Since the disk arm itself is a major failure point of the system and determines to a large degree the overall mean time to failure, using multiple disks with multiple heads decreases the overall system reliability. This requires careful attention to the introduction of some degree of redundancy in the I/O system to compensate for the increased failure rate of the disk ensemble.
9.9 Some Areas for Further Research
Generally, I/O behavior remains a rather unexplored area of research. One reason is that many of the results seem to be specific to particular operating systems or particular user environments. It is difficult to generalize which results are universally applicable across a reasonable set of workloads and operating environments. Still, there may be ways to normalize the results or even to find the bounds on such issues as program request rates. Clearly, it is this understanding that is imperative in good overall systems design.

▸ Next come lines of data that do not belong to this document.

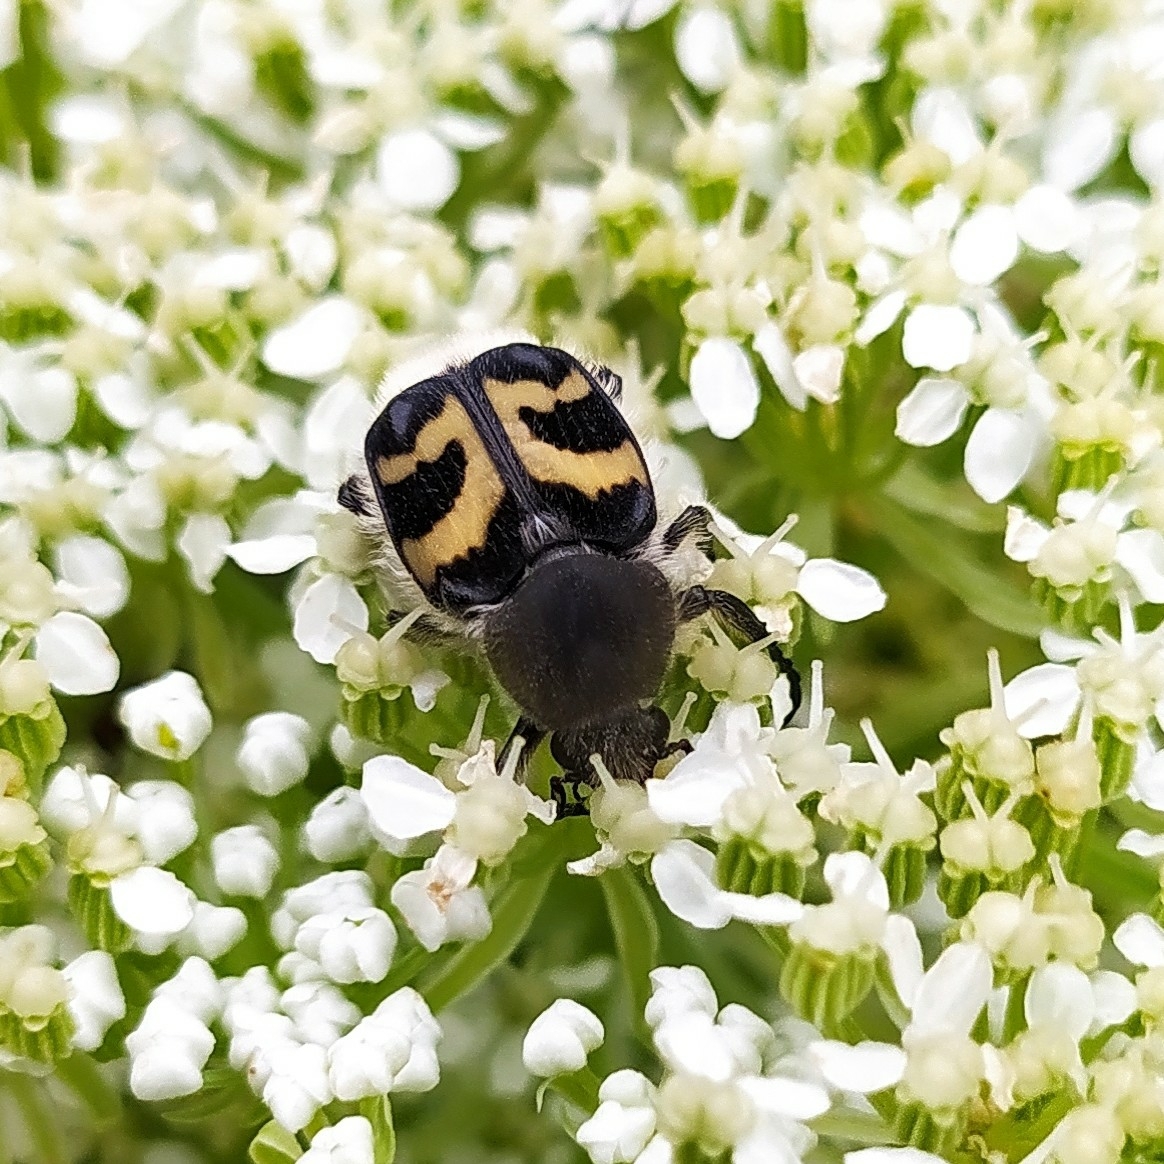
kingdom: Animalia
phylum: Arthropoda
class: Insecta
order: Coleoptera
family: Scarabaeidae
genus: Trichius
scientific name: Trichius fasciatus
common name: Bee beetle
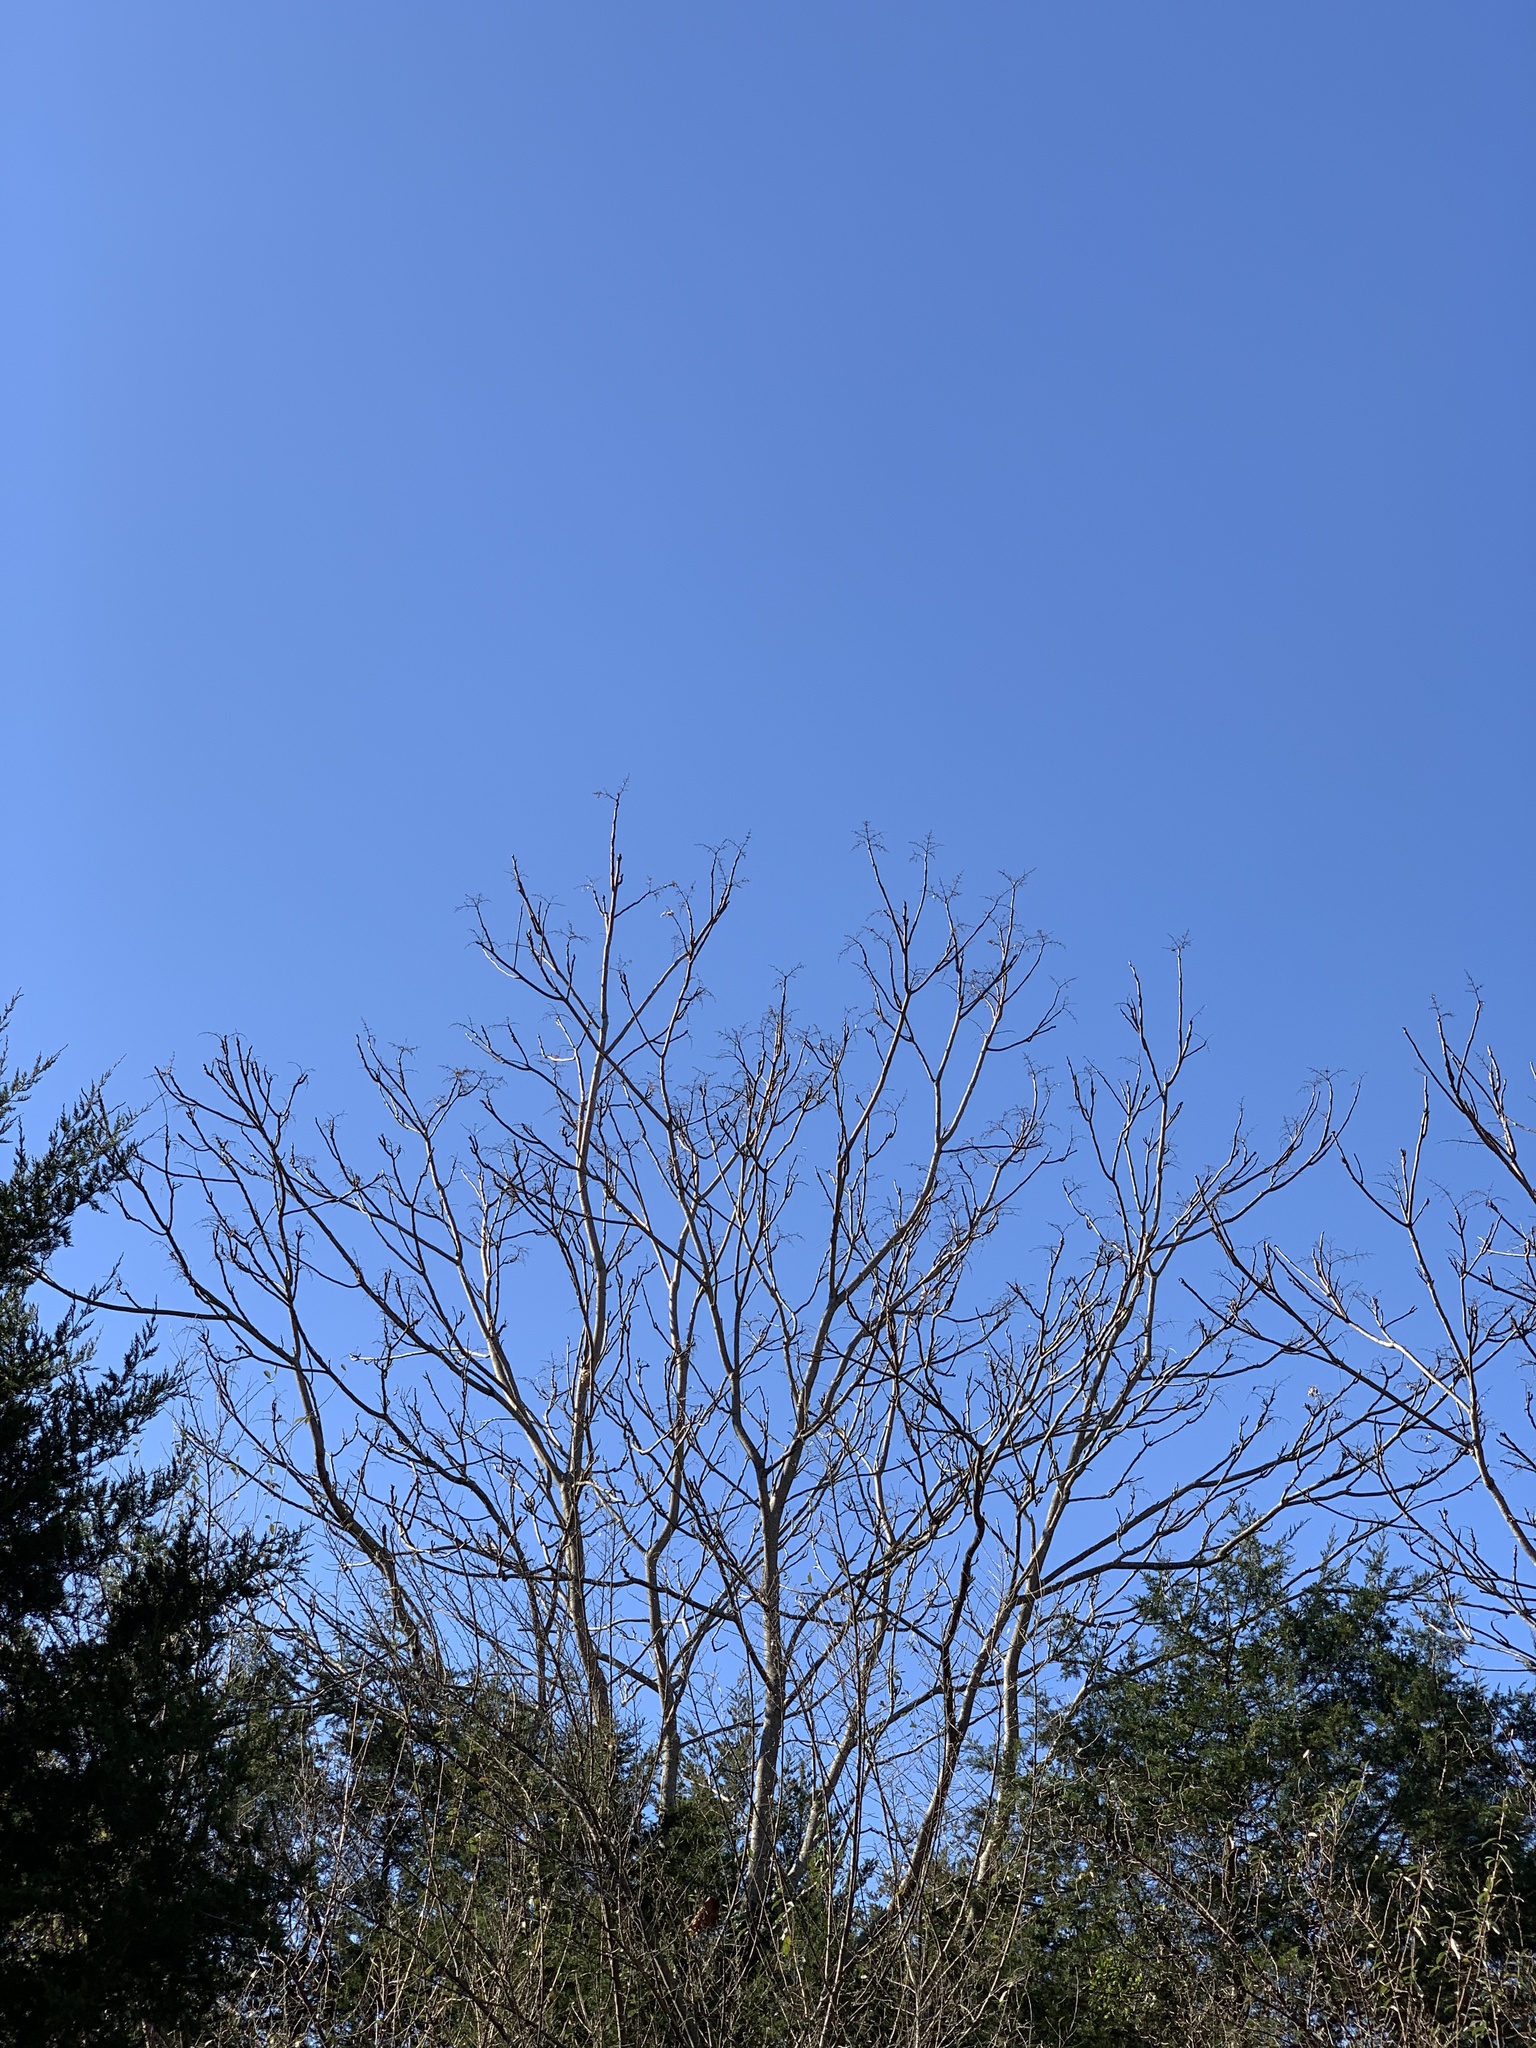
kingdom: Plantae
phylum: Tracheophyta
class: Magnoliopsida
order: Sapindales
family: Simaroubaceae
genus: Ailanthus
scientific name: Ailanthus altissima
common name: Tree-of-heaven
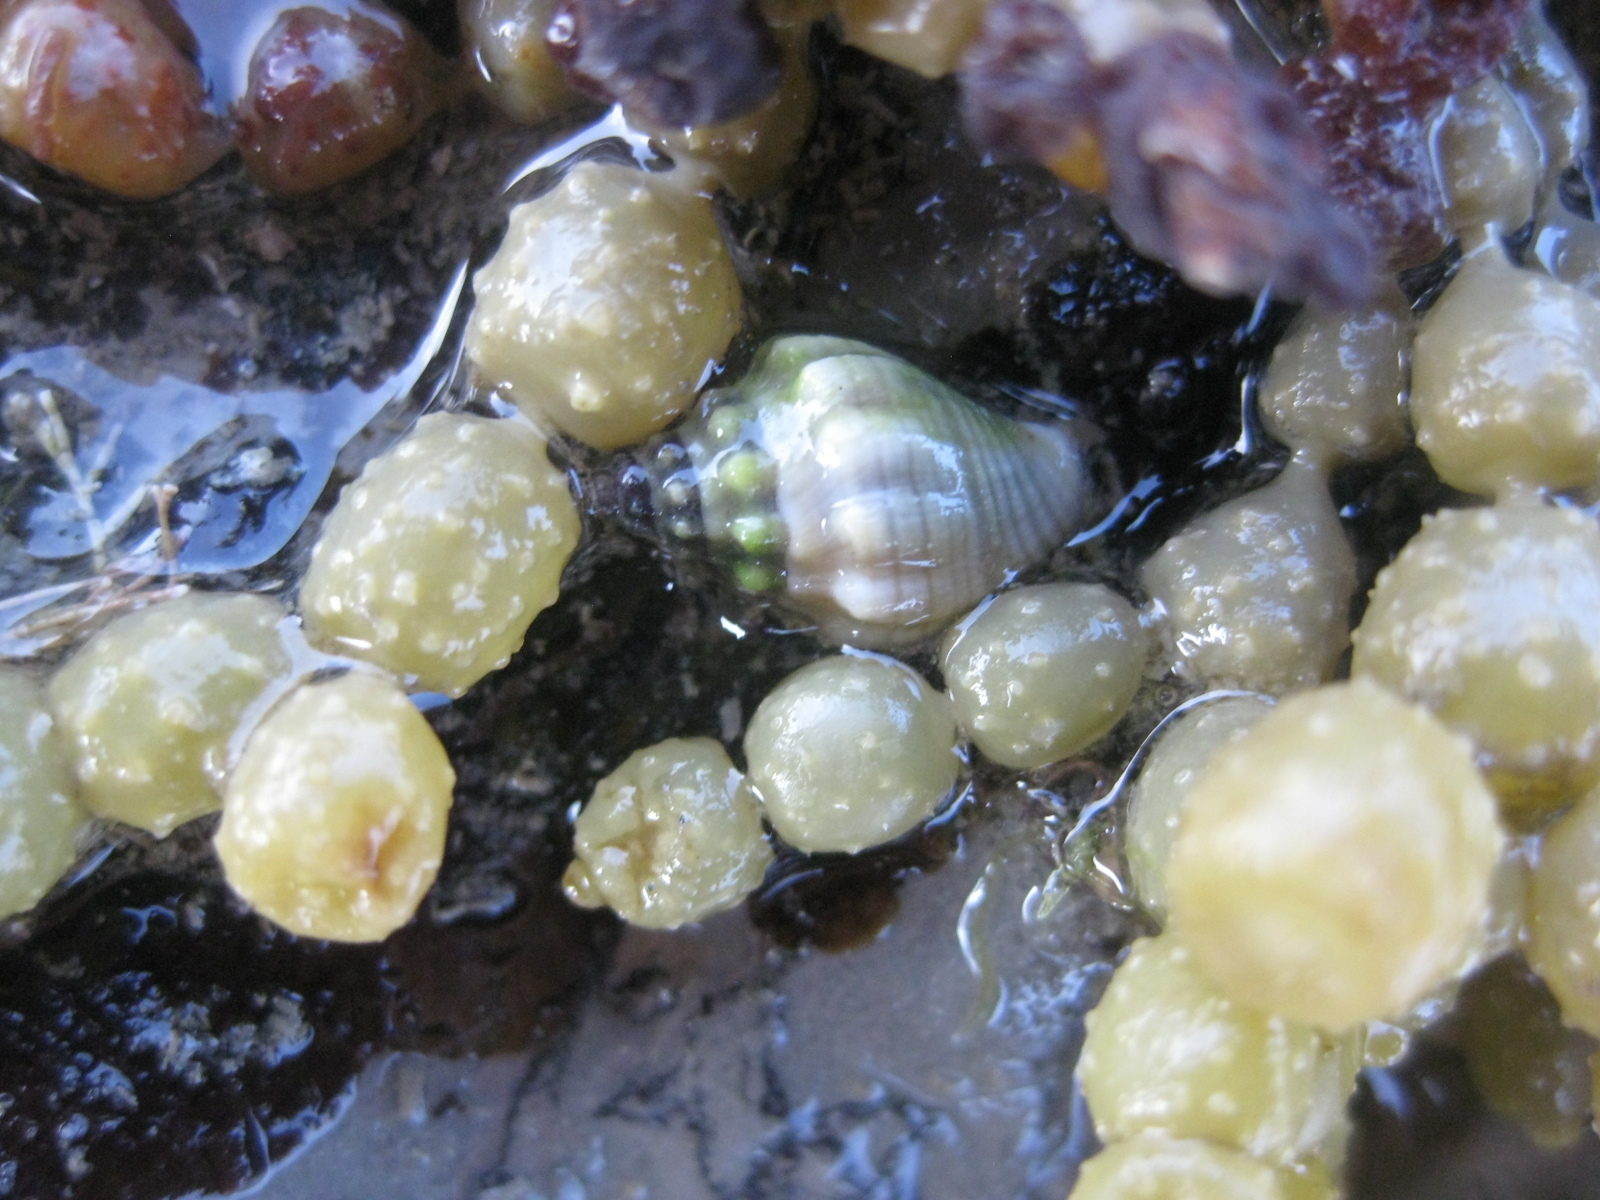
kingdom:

Progress on a bulk nonmechanical storage medium for I/O would have enormous consequences on I/O systems design, yet such ''solid-state" disks remain something of an El Dorado. Even if such devices were available, however, it is not clear that we could rapidly adapt our systems and file structures to effectively use such devices. Disk arrays represent an evolutionary approach to the design of the storage system. Properly understood and properly configured, they still provide the basic method of storage system use and optimization.
9.10 Data Notes
Note 1: Figure 9.22
The benchmarks in these figures [245] are taken from the Specmark89 benchmark suite.
sedd: Stream text editor. This searches using a regular expression and does a global replace on a 1000-line C program (23M instructions).
tomcatv: Vectorizable mesh generator (2B instructions).
gccl: Gnu, compiling a 775-line C program to assembly code.
grr: PC board router, routing an 11-layer PC board (140M instructions).
yacc: Unix compiler utility. Converts a context-free grammar into a set of tables for a simple automaton, which executes a left-recursive parsing algorithm. Building a table for a 480-line grammar.
spice: Circuit simulator, simulating a bipolar gray code counter.
mat300: Matrix multiply with 300-´-300 double precision matrices (2.8B instructions).
Eqntott: Equation minimizer. Takes 29 equations as input and produces a table of the minimal product terms as output (1.5B instructions).